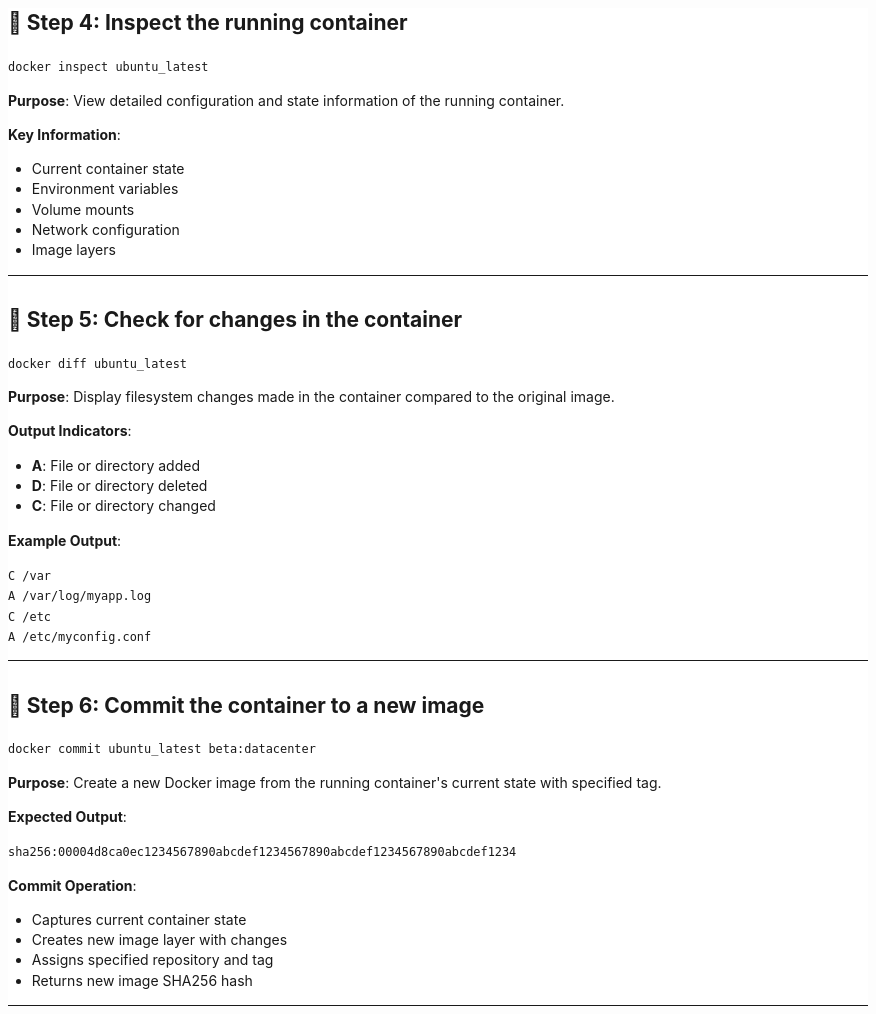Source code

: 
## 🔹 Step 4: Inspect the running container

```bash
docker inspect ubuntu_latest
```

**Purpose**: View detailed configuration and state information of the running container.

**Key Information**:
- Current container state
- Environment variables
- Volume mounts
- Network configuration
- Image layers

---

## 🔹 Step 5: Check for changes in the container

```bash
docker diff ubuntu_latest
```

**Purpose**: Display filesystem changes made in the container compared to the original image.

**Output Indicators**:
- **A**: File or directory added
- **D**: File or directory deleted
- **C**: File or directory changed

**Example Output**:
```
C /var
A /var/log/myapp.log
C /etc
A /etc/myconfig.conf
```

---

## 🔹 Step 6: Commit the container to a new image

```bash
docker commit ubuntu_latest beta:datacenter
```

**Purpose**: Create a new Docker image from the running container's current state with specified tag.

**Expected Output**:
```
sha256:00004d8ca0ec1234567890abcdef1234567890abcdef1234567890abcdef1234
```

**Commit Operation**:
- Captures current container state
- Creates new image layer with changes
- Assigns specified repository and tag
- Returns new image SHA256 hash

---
================================
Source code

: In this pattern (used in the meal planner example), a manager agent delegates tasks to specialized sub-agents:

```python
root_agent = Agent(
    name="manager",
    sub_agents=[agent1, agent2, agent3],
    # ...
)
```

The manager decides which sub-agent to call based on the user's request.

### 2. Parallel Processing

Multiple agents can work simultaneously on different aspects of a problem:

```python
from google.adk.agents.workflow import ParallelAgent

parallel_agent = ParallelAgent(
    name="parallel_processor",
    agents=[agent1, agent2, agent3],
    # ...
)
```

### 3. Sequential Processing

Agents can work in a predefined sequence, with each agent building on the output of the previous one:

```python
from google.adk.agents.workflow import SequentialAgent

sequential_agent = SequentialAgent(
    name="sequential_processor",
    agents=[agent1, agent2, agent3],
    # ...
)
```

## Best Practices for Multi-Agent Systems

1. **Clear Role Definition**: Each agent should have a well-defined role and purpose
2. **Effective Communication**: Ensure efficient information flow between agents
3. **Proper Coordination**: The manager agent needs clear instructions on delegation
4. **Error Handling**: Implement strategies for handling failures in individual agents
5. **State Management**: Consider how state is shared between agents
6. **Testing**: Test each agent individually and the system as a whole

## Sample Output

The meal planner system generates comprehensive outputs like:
================================
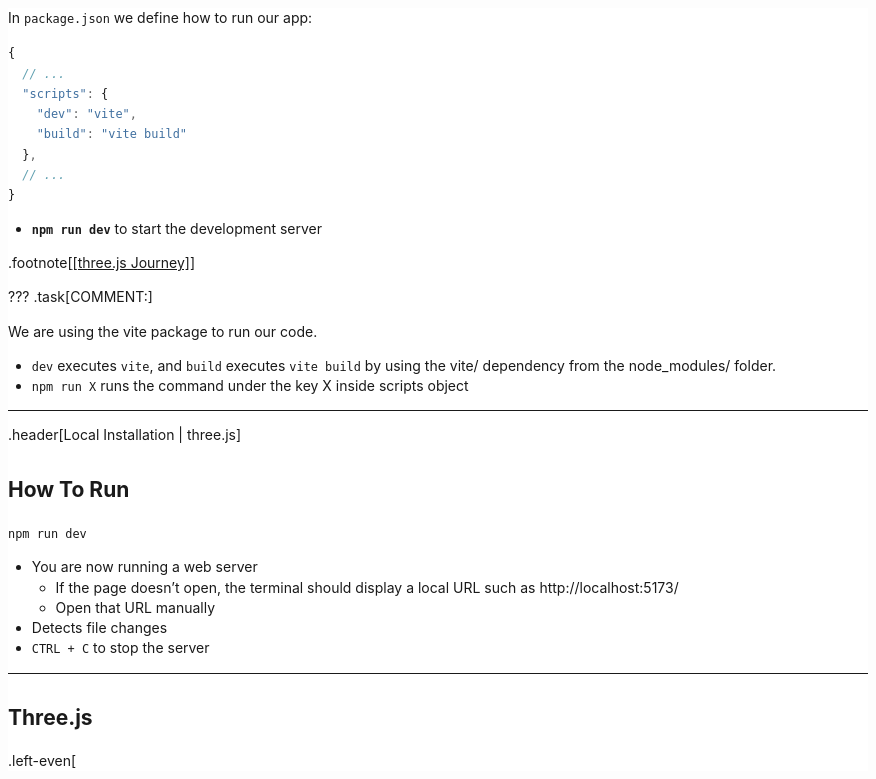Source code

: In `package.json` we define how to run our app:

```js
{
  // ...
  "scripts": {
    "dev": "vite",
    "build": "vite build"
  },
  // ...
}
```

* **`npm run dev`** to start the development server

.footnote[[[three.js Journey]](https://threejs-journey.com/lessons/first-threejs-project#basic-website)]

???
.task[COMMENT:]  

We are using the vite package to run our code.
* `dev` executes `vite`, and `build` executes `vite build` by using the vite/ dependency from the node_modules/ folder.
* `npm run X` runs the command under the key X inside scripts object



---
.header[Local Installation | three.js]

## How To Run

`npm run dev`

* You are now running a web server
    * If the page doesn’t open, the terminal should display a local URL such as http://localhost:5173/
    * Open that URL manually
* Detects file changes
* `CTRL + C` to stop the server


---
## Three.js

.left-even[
================================
### WORK ITEM
Every line in the records above that contains the word "server" is to be copied out.

### TASK OUTPUT
* **`npm run dev`** to start the development server
* You are now running a web server
* `CTRL + C` to stop the server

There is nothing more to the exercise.